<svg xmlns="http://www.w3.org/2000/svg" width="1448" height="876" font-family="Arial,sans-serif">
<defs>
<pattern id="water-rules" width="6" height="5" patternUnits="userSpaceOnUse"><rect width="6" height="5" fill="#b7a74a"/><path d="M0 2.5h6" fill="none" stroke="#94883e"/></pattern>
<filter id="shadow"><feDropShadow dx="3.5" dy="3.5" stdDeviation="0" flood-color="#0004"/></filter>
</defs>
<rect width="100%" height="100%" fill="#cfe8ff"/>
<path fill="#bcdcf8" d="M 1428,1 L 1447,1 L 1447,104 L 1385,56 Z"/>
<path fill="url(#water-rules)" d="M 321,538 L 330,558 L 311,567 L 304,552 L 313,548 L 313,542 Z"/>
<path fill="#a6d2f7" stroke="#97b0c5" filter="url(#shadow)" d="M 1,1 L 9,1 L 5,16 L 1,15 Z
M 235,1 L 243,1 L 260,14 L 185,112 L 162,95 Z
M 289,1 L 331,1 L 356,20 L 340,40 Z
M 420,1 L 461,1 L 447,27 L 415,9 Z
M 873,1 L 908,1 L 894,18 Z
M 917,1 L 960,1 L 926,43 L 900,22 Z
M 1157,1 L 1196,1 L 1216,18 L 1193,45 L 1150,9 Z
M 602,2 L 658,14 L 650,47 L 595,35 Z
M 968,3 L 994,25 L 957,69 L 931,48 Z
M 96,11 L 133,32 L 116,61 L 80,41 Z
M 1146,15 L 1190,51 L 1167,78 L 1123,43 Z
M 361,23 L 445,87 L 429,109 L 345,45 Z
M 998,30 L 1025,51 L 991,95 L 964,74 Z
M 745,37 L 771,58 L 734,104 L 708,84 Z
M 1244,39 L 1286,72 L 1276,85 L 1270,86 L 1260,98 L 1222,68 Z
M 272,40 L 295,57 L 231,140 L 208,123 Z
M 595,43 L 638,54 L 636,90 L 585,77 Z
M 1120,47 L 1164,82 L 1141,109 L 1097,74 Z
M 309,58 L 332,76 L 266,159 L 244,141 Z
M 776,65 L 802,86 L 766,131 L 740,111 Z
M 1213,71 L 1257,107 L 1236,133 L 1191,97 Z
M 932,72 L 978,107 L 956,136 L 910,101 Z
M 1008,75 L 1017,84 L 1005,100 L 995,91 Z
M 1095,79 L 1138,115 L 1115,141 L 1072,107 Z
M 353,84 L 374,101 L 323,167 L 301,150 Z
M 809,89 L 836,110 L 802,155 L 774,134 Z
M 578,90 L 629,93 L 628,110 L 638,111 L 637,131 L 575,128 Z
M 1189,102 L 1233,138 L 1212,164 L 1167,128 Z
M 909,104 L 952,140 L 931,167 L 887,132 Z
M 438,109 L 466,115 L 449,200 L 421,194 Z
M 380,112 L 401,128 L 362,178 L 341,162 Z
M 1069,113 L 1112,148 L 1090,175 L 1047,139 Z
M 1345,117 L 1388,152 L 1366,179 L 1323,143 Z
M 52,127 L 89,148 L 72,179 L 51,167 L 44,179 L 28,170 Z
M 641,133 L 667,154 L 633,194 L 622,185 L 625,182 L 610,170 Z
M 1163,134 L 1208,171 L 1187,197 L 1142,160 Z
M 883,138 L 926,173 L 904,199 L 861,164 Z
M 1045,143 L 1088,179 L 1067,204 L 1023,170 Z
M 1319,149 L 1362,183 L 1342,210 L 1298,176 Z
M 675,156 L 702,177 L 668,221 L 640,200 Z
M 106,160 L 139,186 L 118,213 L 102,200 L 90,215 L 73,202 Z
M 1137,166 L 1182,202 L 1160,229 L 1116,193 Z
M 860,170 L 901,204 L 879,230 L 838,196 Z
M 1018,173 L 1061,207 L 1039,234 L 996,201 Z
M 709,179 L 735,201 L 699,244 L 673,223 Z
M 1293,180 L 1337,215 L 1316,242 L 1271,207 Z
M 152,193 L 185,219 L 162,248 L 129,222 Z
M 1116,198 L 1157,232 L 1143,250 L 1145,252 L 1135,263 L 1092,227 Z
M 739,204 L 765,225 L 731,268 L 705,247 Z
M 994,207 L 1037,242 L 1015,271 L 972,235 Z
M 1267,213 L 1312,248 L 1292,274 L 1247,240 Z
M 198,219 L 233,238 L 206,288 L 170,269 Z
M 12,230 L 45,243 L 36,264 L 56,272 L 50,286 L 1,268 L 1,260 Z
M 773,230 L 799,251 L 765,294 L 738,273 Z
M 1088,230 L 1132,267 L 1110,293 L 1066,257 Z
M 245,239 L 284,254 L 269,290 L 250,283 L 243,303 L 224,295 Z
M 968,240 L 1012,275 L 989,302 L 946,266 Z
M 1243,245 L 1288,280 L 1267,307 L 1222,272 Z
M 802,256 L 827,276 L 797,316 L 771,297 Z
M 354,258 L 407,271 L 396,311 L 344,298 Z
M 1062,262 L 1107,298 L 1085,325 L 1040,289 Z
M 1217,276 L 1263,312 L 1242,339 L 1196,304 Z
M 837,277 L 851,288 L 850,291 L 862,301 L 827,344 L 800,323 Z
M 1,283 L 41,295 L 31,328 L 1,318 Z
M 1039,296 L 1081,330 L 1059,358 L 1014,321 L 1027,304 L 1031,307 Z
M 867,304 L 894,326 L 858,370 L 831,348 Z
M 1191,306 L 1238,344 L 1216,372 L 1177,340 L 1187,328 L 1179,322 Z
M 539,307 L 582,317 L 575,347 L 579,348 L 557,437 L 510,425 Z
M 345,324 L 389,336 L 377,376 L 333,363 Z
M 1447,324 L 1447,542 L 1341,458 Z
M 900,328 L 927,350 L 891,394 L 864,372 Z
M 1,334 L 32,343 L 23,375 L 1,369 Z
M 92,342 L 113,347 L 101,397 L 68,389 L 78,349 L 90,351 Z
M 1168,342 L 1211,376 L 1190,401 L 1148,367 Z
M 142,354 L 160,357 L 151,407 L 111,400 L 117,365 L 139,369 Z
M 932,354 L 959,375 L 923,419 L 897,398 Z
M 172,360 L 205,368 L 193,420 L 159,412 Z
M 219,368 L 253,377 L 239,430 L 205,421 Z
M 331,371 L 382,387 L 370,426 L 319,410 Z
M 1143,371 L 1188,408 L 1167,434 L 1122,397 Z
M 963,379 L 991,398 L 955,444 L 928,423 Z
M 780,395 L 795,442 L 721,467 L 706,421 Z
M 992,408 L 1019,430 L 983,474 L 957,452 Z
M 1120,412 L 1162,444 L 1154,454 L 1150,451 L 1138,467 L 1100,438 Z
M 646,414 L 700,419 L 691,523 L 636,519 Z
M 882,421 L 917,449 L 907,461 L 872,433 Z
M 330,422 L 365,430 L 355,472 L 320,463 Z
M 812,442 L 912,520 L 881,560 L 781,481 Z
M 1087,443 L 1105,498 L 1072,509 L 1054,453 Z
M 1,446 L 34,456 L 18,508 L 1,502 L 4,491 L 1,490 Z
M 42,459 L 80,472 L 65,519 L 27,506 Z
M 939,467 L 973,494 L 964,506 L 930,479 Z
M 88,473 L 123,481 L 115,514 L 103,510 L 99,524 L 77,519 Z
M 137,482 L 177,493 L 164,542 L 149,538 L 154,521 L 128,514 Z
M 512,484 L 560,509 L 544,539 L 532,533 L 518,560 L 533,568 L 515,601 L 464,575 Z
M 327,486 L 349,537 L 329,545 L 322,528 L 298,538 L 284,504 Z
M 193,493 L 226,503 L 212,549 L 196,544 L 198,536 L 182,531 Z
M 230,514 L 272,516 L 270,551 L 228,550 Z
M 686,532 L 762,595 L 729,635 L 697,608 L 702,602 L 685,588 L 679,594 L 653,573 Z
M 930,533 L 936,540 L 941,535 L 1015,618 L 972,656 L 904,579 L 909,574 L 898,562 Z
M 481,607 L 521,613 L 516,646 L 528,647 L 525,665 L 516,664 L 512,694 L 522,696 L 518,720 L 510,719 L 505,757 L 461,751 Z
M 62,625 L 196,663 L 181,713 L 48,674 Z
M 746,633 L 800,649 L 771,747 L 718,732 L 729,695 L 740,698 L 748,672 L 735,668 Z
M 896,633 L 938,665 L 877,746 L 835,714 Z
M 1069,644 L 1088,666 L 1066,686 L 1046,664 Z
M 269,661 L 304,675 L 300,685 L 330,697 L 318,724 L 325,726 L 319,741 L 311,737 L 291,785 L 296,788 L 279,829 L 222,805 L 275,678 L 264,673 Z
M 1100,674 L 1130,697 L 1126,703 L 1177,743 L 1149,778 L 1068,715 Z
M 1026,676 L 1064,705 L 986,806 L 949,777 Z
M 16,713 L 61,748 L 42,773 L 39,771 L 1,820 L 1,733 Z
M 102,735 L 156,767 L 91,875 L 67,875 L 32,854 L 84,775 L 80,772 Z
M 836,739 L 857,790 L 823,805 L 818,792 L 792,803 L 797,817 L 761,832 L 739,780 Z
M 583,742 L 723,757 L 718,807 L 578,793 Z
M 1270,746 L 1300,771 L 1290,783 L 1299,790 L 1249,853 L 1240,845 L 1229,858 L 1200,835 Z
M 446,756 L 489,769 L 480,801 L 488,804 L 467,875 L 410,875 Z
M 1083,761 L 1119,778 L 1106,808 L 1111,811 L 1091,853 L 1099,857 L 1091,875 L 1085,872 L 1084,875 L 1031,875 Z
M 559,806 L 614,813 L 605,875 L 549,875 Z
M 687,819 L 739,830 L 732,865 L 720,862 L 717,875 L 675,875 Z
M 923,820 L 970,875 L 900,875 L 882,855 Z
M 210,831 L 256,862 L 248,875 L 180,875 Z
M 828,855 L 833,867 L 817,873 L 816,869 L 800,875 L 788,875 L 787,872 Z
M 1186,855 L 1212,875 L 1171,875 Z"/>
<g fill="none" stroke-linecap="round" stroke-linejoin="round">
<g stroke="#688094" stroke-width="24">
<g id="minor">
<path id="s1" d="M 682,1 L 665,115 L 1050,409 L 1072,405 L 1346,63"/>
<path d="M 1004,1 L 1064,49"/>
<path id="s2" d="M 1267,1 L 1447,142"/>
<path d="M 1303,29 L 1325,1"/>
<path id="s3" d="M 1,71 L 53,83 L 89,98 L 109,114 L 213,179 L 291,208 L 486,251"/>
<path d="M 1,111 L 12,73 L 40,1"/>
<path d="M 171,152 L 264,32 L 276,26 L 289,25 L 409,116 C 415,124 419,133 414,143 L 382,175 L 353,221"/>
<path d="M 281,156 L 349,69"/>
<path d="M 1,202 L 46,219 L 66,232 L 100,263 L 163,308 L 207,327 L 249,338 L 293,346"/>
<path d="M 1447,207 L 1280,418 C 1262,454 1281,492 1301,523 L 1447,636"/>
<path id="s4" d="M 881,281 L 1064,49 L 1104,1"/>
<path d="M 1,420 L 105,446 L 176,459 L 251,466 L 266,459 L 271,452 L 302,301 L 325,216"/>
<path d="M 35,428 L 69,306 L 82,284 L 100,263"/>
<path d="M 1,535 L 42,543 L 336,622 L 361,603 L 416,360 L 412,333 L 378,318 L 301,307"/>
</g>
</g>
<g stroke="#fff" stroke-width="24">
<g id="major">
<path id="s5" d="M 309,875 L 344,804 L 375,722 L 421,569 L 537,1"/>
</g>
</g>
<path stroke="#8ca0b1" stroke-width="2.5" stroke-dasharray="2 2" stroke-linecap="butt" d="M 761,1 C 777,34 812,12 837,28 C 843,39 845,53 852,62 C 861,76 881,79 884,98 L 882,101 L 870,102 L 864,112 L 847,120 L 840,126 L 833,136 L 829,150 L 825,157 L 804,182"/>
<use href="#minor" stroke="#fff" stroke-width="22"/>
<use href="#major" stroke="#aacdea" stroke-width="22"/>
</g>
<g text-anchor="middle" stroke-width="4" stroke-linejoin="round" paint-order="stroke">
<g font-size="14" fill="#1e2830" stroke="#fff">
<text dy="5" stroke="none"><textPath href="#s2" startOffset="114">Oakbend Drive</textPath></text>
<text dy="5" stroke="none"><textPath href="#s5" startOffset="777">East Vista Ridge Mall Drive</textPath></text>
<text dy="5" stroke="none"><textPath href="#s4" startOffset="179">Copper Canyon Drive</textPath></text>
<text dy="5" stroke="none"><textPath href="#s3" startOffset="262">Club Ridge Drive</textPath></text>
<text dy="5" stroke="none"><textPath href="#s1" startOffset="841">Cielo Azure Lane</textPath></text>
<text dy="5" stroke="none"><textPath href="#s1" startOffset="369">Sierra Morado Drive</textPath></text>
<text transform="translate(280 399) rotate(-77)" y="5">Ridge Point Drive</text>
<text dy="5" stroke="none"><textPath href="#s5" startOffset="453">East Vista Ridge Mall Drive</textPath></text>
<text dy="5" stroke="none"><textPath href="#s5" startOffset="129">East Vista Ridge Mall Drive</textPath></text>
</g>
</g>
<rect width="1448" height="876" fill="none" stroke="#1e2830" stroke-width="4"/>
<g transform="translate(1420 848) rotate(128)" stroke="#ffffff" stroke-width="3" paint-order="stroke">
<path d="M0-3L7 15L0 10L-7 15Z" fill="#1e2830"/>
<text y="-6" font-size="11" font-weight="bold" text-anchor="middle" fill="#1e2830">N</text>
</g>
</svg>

# WHAT YOU NEED TO DO
Every line from the data above that contains "size" must appear in the answer.

# THE ANSWER
<g font-size="14" fill="#1e2830" stroke="#fff">
<text y="-6" font-size="11" font-weight="bold" text-anchor="middle" fill="#1e2830">N</text>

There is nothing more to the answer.